Given that we assess that Hamas has not changed its stance regarding Israel or the resolution of the Israeli-Palestinian conflict, the charter is unlikely to affect or improve the prospect for future negotiations between Israel and the Palestinians. This is underlined by Hamas’ refusal to recognize Israel, its rejection of previous agreements between Israel and the PLO, as well as issues mentioned in the new charter, including the “liberation” of all of Palestine as defined by the group, as well as the insistence on the “Right of Return”, which Israel traditionally rejects. As a result, even if negotiations between Israel and the Palestinian Authority (PA) eventually materialize, potentially although not likely including Hamas backing the Fatah-led PA, we assess that they are unlikely to bear fruit in the coming month and years.

Furthermore, despite such efforts to appear more moderate, this shifting public image does not indicate an improved relationship with the PA, which is currently strained. Efforts by Hamas to appeal to Palestinians in the West Bank are not likely to be perceived positively by the PA, given that the PA continues to view Hamas as undermining its rule in the West Bank. As a result, tensions between the two parties will likely continue over the coming months, including in the form of additional arrest operations targeting Hamas activists and militants throughout the West Bank and potential implementation of political sanctions by the PA on Hamas’ political activity in this area.

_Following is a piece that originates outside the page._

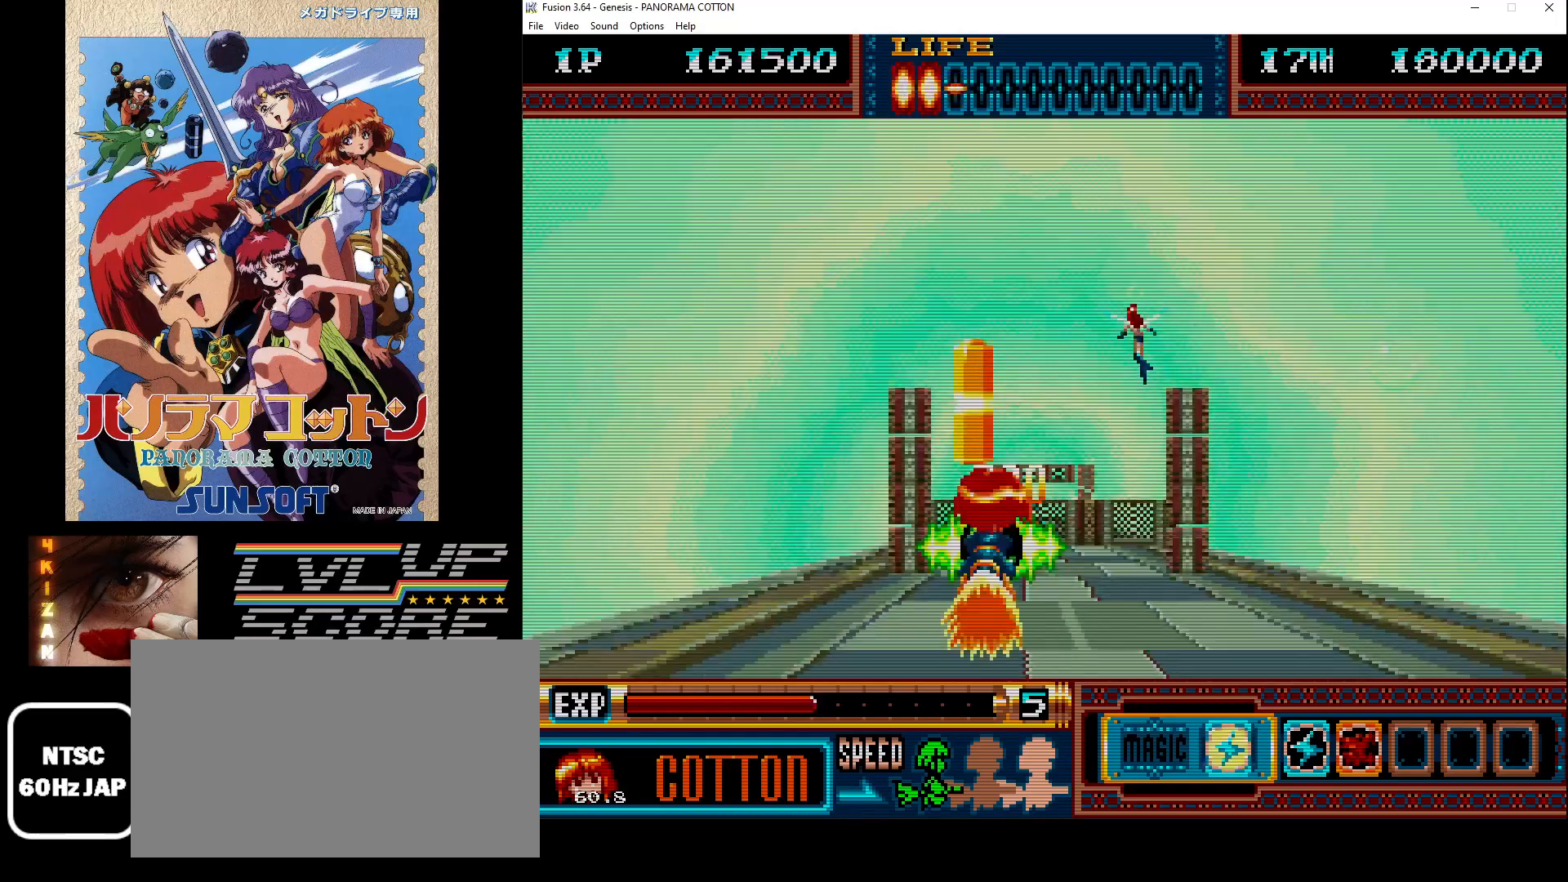
{"buttons": [], "events": [[50, "B", "down"], [133, "B", "up"], [150, "DPAD_UP", "up"], [317, "DPAD_DOWN", "down"], [433, "DPAD_DOWN", "up"]]}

Finally, with respect to security, the charter is unlikely to change the potential for large-scale hostilities and a future broad conflict between Israel and Gaza-based Palestinian militant factions. This is highlighted by Hamas’ calls to not abandon armed struggle nor reduce its claims on Palestinian land, as well as its continued efforts to rebuild its militant capabilities, including by manufacturing rockets and explosives, ground maneuvers, test firing of rockets, and the construction of attack tunnels. As a result, in spite of this new document, we continue to assess that the likelihood for a broad conflict over the coming months remain low-medium at this time. Moreover, despite the abovementioned efforts to increase its foothold, in the short-term, the security environment in the West Bank is liable to remain at the same level. While Hamas will likely continue its attempts to conduct sophisticated acts of militancy against Israelis in the West Bank, given the Israeli security apparatus’ broad experience in mitigating this threat, the majority of such plans will likely be thwarted.

Recommendations

Business-essential travel to Ramallah can continue at this time while adhering to basic security precautions regarding the threats of civil unrest and militancy. Consult with us for itinerary-based recommendations and ground support options. Avoid nonessential travel to other Palestinian-controlled areas of the West Bank at this time given the persistent threat of civil unrest. We advise against all travel to the Gaza Strip at this time due to continuous border crossing closures and the threat of militant activity. If travel is essential, prior to entering Palestinian-controlled areas from Jerusalem-area checkpoints, confirm that crossings remain open and no unrest is taking place. Crossings near the cities of Jenin, Qalqilya, and Tul Karem remain less prone to violence. Minimize night travel in major cities, as the majority of IDF and PA security operations occur at this time, particularly in the vicinities of Palestinian refugee camps.